I also recall vividly the day a real film crew showed up to shoot what we would now call an "infomercial" about Palm Coast. A tour boat was tied up to the side of one of the canals, and a well-dressed actress, playing a potential homeowner, was asking questions of the Hollywood version of a tour guide. "And what," she asked as the cameras rolled, "is this water?" The problem was that she didn't look at the canal as she delivered her line, instead gesturing vaguely toward the parking lot. The director stopped the camera and spoke to her. Then he returned to his seat, and called, "Action!" The actress said, "And what is this water?" gesturing this time to my tour van. The director again stopped the camera; again spoke quietly to the actress, again resumed filming. "And what is this water?" the actress repeated, accenting different words but still gesturing in a direction that expansively included everything in sight except the canal. At the end of his rope, the director rose so rapidly his canvas director's chair fell over, charged over to the woman and cried, "What water are you pointing to? Where's the only goddamned fucking water in sight? Point to the canal, dammit!"

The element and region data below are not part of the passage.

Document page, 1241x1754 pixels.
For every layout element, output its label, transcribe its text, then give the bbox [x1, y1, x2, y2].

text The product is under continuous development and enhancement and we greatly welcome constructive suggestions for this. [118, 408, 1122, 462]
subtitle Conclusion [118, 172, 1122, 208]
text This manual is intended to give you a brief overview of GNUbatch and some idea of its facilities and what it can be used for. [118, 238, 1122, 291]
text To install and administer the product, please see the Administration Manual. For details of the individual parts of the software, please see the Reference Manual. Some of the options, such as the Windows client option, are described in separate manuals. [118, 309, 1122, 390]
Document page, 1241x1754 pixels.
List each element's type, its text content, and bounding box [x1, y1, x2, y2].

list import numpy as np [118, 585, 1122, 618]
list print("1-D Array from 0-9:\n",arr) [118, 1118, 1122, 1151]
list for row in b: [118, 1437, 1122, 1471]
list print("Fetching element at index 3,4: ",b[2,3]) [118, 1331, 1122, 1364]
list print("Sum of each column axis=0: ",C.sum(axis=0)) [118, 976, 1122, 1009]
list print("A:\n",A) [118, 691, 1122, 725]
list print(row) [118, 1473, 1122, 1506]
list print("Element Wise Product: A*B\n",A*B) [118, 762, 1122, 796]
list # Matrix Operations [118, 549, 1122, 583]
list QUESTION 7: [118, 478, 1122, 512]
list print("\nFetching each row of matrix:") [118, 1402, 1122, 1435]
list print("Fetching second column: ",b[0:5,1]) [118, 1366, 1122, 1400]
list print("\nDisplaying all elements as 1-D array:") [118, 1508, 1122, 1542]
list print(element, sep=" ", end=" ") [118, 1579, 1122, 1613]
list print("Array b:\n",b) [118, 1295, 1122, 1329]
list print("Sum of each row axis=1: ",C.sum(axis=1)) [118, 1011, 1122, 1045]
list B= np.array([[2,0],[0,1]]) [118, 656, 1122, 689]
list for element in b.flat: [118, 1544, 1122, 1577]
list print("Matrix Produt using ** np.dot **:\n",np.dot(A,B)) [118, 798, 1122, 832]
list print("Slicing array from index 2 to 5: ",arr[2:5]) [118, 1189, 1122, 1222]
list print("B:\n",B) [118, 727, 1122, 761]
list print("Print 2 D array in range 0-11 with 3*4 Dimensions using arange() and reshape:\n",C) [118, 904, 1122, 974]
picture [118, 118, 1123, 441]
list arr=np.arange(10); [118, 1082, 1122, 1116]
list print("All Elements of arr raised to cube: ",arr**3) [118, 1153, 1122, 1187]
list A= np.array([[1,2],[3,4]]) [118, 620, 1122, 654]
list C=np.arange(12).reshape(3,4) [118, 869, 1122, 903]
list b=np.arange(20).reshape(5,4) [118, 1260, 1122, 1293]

The actress turned toward the canal and started, as if it had just been built while she had her back turned. She then stared icily at the director and said, "All you had to do was direct me. That's your job, isn't it?" She then sniffed and would have gone into her trailer if she'd had one; but instead had to get into her car and then sit there glaring, a death grip on the steering wheel.

I guess it's true what they say: No small parts, only small actors.

One of the features I loved about Palm Coast was the cluster of model homes. These had been beautifully decorated. I even drove Mary to Palm Coast on one of my days off to see them.

The Model Homes cluster showed visitors what the properties would eventually look like. Mary, at home in a model home.

I knew the tour guide gig wouldn't last long. Our supervisors frequently mentioned this fact, though no actual deadline was ever mentioned. And so I began looking for other work…even though, for all I knew, in reality we'd just sell and sell forever, perhaps eventually giving tours on "Moon Coast".

I'd gone to college with the idea of becoming a film director. I loved the mass media and wanted to be a part of it. Now I had a taste of public performance (what else was I doing, when reciting a memorized script extolling the virtues of Florida swampland ownership?); and this led to my obtaining a job I'd always wanted, and hoped would become my life-long career: That of radio announcer.

Setting sun through sea oats, Palm Coast.